Pharmacogenetics may soon diminish the trial-and-error process of determining which medication will work best for a patient with bipolar disorder.
That’s the hope of John Kelsoe, M.D., a professor of psychiatry with the Laboratory of Psychiatric Genomics in the Department of Psychiatry at the University of California, San Diego. Kelsoe directs the Bipolar Genome Study (BiGS), a 13-site consortium focused on identifying genes for bipolar disorder and their relationship to clinical symptoms. He also co-directs the Psychiatric GWAS Consortium for Bipolar Disorder (PGC-BD), an international collaborative effort designed to identify genes for bipolar disorder in a sample of over 10,000 patients.
Kelsoe spoke at APA’s 2012 annual meeting in Philadelphia in May as part of the “Research Advances in Psychiatric Pharmacogenomics” symposium, discussing his work on advances in the pharmacogenetics of lithium response in the search for a personalized treatment of bipolar disorder.
“It’s long been an observation that there’s a subset of individuals who have a fantastic response to lithium,” he said. “They are essentially cured … as long as they stay on their medication. So it’s been disturbing to me to see lithium fall to the wayside as other medications have come along. I’m concerned there are lots of patients who will miss the opportunity to find out if they are one of these excellent lithium responders, because they’ll never get tried on it. The clinical pitch I make is that every bipolar patient deserves a trial of lithium somewhere early in their course of illness to find out if they are in this category.”

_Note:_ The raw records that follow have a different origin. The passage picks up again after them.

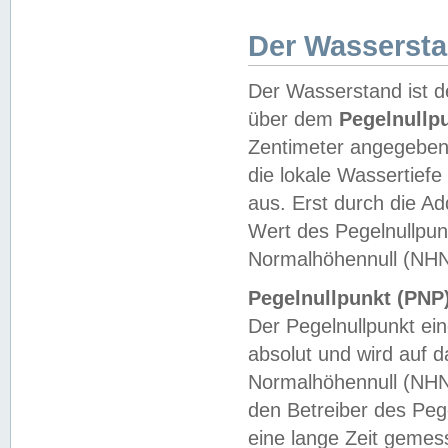
Der Wasserst
Der Wasserstand ist d
über dem
Pegelnullp
Zentimeter angegeben
die lokale Wassertie
aus. Erst durch die A
Wert des Pegelnullpun
Normalhöhennull (NHN
Pegelnullpunkt (PNP)
Der Pegelnullpunkt ei
absolut und wird auf
Normalhöhennull (NHN
den Betreiber des Pege
eine lange Zeit geme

Kelsoe said the individuals who are good lithium responders tend to have distinct clinical features: euphoric manias, positive family history, few comorbidities, and symptom-free intervals between episodes. “I’ll make the argument that that’s because they may have a somewhat different illness, with a different underlying mechanism,” he said.
Kelsoe credited the hypothesis to Paul Grof, M.D., Ph.D., a professor of psychiatry at the University of Toronto and director of the Mood Disorders Centre of Ottawa. “Grof asked the question almost a decade ago: If lithium response is familial … is lithium-responsive bipolar disorder a unique, distinct form of illness?” Grof and his colleagues, in the Journal of Clinical Psychiatry in 2002, compared the response to long-term lithium treatment in bipolar relatives of bipolar lithium responders with those of bipolar controls and found that the response to lithium prophylaxis clusters in families.
In a study published in Pharmacogenomics in 2010, Kelsoe and his colleagues detailed possible scenarios that may describe the relationship of lithium response to the pathophysiology of bipolar disease. Movement toward a simple test for lithium response is hampered by a lack of knowledge about the drug’s actual mechanism of action in the disorder.
“Studies of lithium pharmacogenetics are largely in the initial trial stages,” they said in the 2010 article, “but they offer great promise in improving clinical care.” The group offered direction for future research, recommending approaches that use large, prospectively assessed clinical samples, genomewide measurements of genetic variation, and gene expression coupled by powerful computational approaches. “Studying pathways identified in this manner may prove more sensitive and reliable than studying isolated candidate genes,” they wrote.
So, for now at least, determining which patients with bipolar disorder might respond best to lithium must be done the old-fashioned way, through trial and error, but Kelsoe remains hopeful that pharmacogenomics testing will personalize the selection of mood stabilizers for bipolar disorder in the near future: “Anything that would reduce the number of medication trials, doctors, and diagnoses for these patients would be welcomed by patient and doctor alike.”